Nathan Davis covers small Illinois towns along with Carbondale. He writes from his home in Idaho 1,600 miles away. Although Davis occasionally visits family in Illinois, he doesn’t report from there.

“My areas of coverage are Will County and Southeastern and Southwestern Illinois,” he said in an interview. “I write hyperlocal content… These little stories mean a lot to the community. People up in Chicago might not care, but the people in the community care. Everyone likes to hear about someone from their local community.

“I found this job through freelancewritinggigs.com. I applied and they interviewed me and gave me a writing test…I am salaried, but there are different tiers to payment. A whole article is around $125, a press release is $15. But a press release only takes fifteen minutes to write. I have also done work by the word.”

Davis said he never interviews people in person, and does not visit the communities he covers as part of his reporting. Instead he interviews by telephone and email, writing four or five stories a week.

“I do a lot of research for my stories. I sit down and Google a topic and get as much background information as possible. I go on YouTube and look at sports highlights, and then I interview at least three people and get different points of view.

“I like finding stories that people might not know about. For example, I did a story on roller derby in DuPage,” he said. After writing the story, Davis was in Illinois visiting family and went to attend the event in person, although the visit did not figure in his story, which already had been published.

Another reporter, Olivia Olsen, has written stories for the Austin American Statesman, the Northern California Record, the Louisiana Record, and the Florida Record.

Olsen, who lives in Austin, does not conduct any of her reporting in person. “I would love to travel, but most work is online,” she said. She prefers interviewing subjects over the phone.

“There is not a big difference between interviewing someone in person versus over the phone. It is just a conversation, and you can have a conversation over the phone. It is easier to interview someone over the phone than in person.
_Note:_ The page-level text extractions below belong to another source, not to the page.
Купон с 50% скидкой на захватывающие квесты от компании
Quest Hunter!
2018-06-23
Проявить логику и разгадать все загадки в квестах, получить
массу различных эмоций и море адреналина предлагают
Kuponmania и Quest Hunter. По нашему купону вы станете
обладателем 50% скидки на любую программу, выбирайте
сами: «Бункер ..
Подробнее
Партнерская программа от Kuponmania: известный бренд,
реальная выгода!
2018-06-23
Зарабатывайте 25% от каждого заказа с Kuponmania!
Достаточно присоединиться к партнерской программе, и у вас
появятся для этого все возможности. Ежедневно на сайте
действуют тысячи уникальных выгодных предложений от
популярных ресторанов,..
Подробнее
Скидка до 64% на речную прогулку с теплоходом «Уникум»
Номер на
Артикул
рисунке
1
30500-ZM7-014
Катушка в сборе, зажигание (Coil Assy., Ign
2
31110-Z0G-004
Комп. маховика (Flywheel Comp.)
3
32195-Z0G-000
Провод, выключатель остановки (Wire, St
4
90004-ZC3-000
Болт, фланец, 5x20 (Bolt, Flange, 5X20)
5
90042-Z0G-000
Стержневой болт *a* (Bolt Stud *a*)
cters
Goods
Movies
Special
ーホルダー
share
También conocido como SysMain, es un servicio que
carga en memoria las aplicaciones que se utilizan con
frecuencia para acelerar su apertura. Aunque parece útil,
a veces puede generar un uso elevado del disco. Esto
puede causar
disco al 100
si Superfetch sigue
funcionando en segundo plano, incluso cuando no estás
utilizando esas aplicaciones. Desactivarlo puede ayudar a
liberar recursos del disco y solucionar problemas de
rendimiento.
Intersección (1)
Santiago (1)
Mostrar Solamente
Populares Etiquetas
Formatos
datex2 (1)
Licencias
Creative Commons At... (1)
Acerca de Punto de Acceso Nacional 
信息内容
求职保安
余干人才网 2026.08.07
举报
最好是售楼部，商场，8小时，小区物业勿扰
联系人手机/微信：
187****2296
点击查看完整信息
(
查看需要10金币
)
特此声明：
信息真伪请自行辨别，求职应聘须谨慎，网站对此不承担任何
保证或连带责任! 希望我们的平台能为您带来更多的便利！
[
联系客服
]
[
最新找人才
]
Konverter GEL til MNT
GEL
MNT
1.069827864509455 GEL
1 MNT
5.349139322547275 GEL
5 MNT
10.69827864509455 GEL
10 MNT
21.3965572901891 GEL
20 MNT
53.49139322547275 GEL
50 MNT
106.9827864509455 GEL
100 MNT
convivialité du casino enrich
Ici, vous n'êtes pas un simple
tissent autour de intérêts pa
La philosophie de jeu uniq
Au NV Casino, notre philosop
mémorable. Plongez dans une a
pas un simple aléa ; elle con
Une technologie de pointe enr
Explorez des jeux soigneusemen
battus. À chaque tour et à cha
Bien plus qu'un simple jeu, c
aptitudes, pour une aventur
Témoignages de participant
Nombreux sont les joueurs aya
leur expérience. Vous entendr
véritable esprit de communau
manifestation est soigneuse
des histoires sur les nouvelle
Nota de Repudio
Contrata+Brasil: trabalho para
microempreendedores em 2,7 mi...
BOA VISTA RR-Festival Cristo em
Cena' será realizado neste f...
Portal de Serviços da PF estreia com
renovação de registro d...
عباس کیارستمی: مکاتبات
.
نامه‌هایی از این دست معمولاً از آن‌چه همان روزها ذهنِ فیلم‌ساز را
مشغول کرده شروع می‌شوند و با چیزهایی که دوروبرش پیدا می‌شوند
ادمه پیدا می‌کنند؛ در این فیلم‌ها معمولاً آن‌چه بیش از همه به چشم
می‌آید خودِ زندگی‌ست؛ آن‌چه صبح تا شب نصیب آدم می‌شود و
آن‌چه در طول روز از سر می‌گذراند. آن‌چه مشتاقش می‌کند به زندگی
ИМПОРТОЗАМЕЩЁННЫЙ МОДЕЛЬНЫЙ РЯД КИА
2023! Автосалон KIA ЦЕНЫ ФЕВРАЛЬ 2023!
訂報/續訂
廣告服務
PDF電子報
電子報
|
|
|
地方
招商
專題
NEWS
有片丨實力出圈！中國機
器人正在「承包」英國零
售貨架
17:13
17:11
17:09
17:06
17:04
“There are pros and cons to having someone on the ground,” she said. “The hyperlocal content we write does not require someone on the ground. Having journalists on the ground in every small town is just not feasible.”

Olsen said she has never met a representative from ICS in-person. “We do conference calls, but never meet.”

“It’s a job, like any other. It is the best job I’ve ever had. I love writing, and it gives me the opportunity to do it. I get to set my own schedule. I don’t have to worry about being somewhere for eight hours.”

Some of the radio stations that receive content from the IPI’s Illinois Radio Network don’t like to use the stories.

WRXX and WILY in Centralia, Ill. receive IRN content. Monica Seals, the acting news director, refuses to use it.

“I am not crazy about the IRN’s writing. The IRN’s grammar and style are not professional. A lot of the stories have sentences that end in prepositions,” Seals said. “Also, a lot of the IRN’s stories are not balanced. A lot of the articles are very right leaning,” Seals continued.

“The IRN’s stories tend to err on the side of Gov. Bruce Rauner. There is a very clear bias,” Seals said. Instead, Seals chooses to use the Associated Press as a source of news content.

“The AP offers better coverage, better writing, and they are not biased. Your regular newspapers report both sides. We are going to quote Gov. Rauner and Mike Madigan. We give fair coverage. But that is not what everyone wants these days,” Seals said.

“With the (Dan) Proft publications, you are getting Rush Limbaugh in print. You are getting Alex Jones in print. It is filling the demand for biased coverage. And while the IRN’s content and motives are questionable, their stories are also poorly written,” Seals said. “It is obviously not written by professionals, or even people with a firm grasp of the English language,” Seals said.

Americans must question the source and legitimacy of their news, she added, and exercise critical thinking when consuming media. “Media literacy is important.”